**WHAT TO WORK ON**
Please update the items by changing every "Senate Bill" to "House Bill" and leaving all other text the same. Omit the pictures from your answer.

*** INFORMATION SHOWN ***

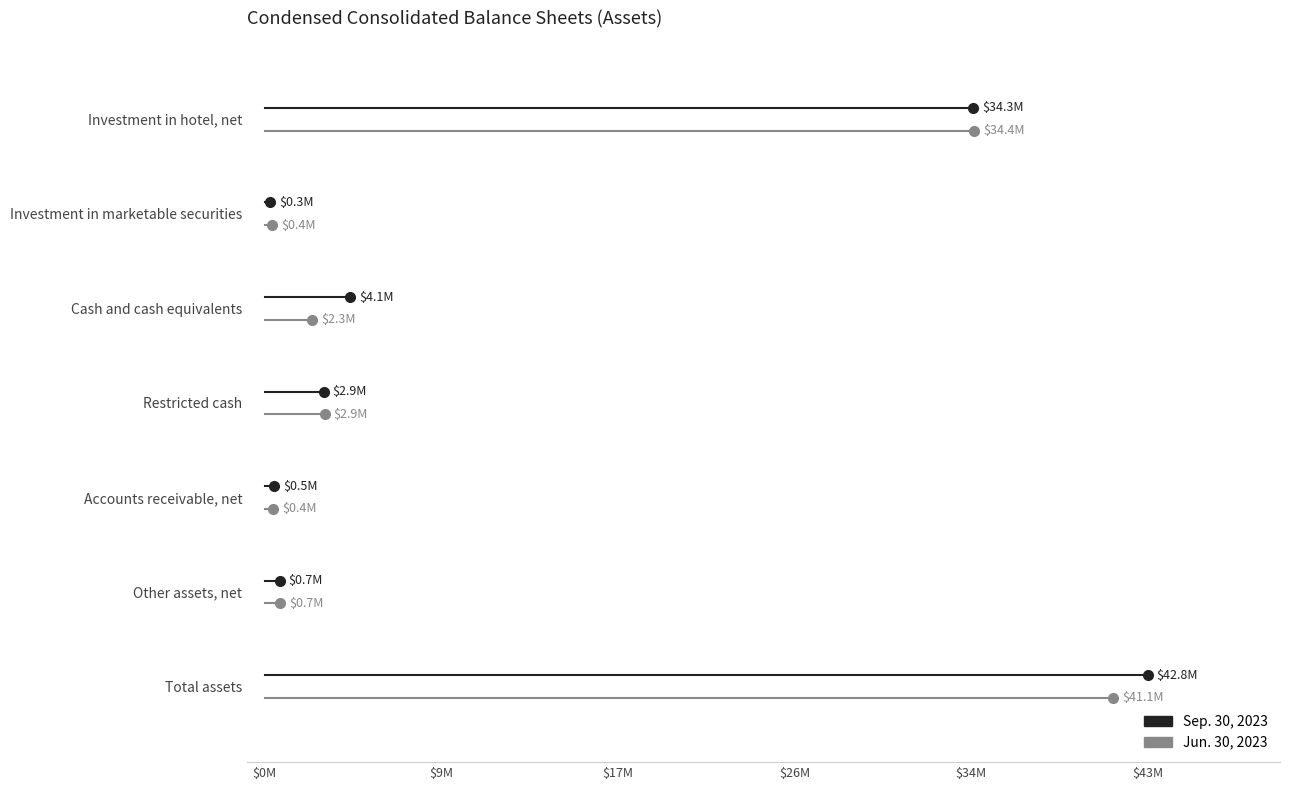

Is it true that Jun. 30, 2023 equals 10.3 at $0M?

False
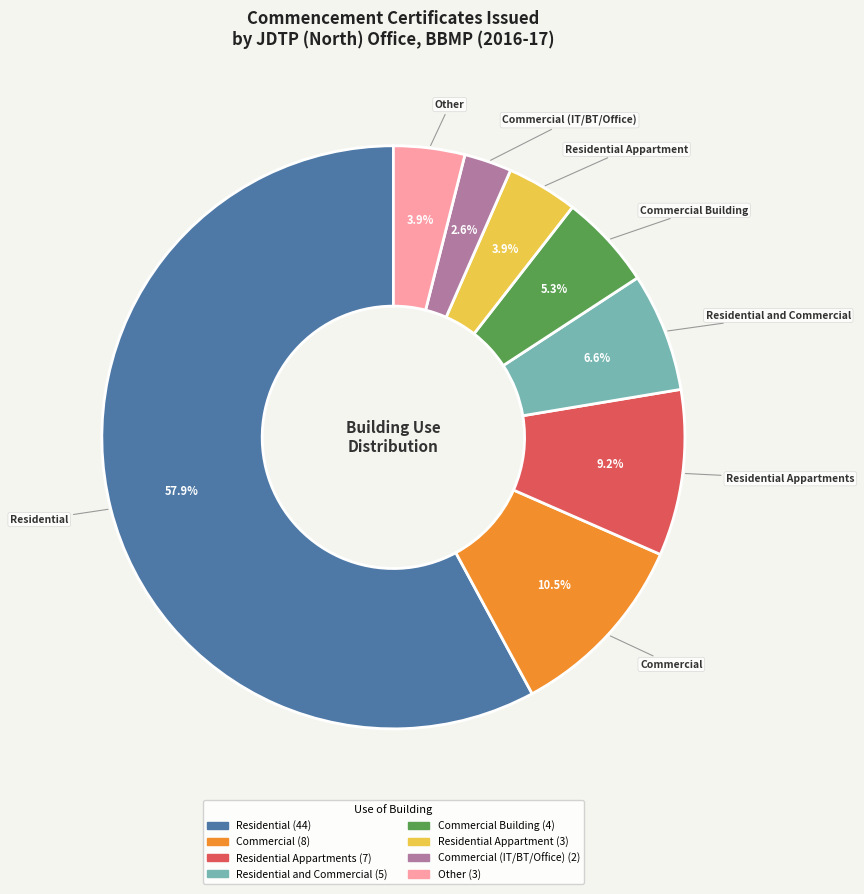

Is there a majority slice in this chart?

Yes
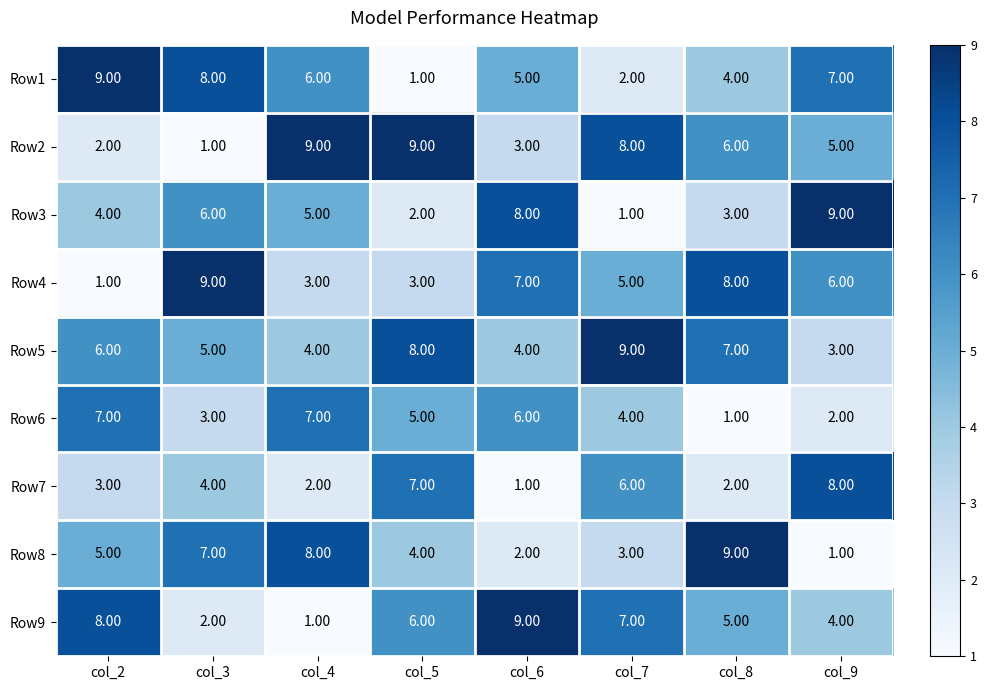

What is the difference between the highest and lowest values at col_8?

8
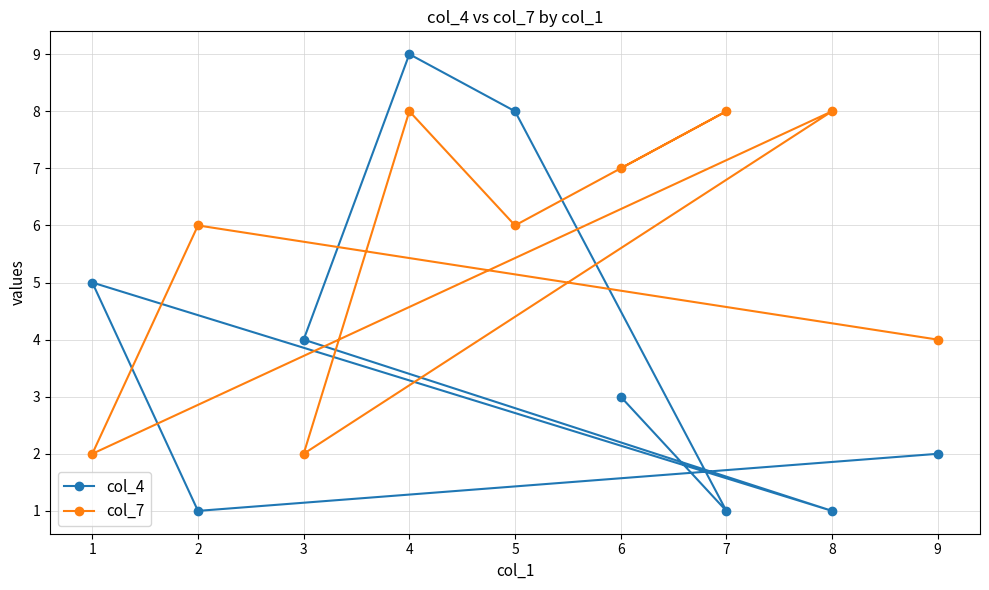

True or false: col_4 and col_7 cross at least once.

True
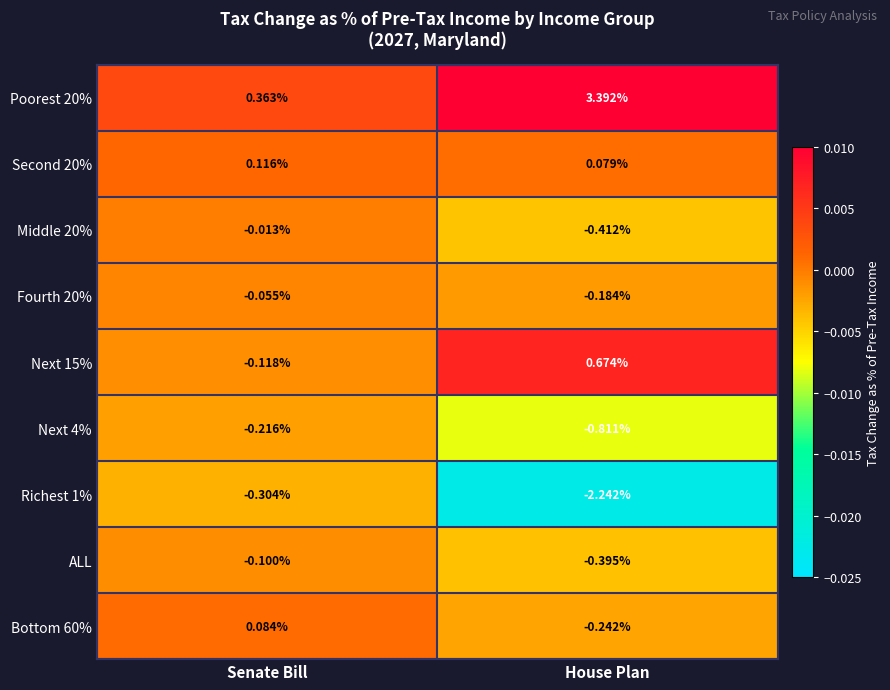

Is the value of Poorest 20% at Senate Bill greater than the value of Fourth 20% at Senate Bill?

Yes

*** End of INFORMATION SHOWN ***

**RESPONSE TO THE TASK**
Is it true that Jun. 30, 2023 equals 10.3 at $0M?

False

Is there a majority slice in this chart?

Yes

What is the difference between the highest and lowest values at col_8?

8

True or false: col_4 and col_7 cross at least once.

True

Is the value of Poorest 20% at House Bill greater than the value of Fourth 20% at House Bill?

Yes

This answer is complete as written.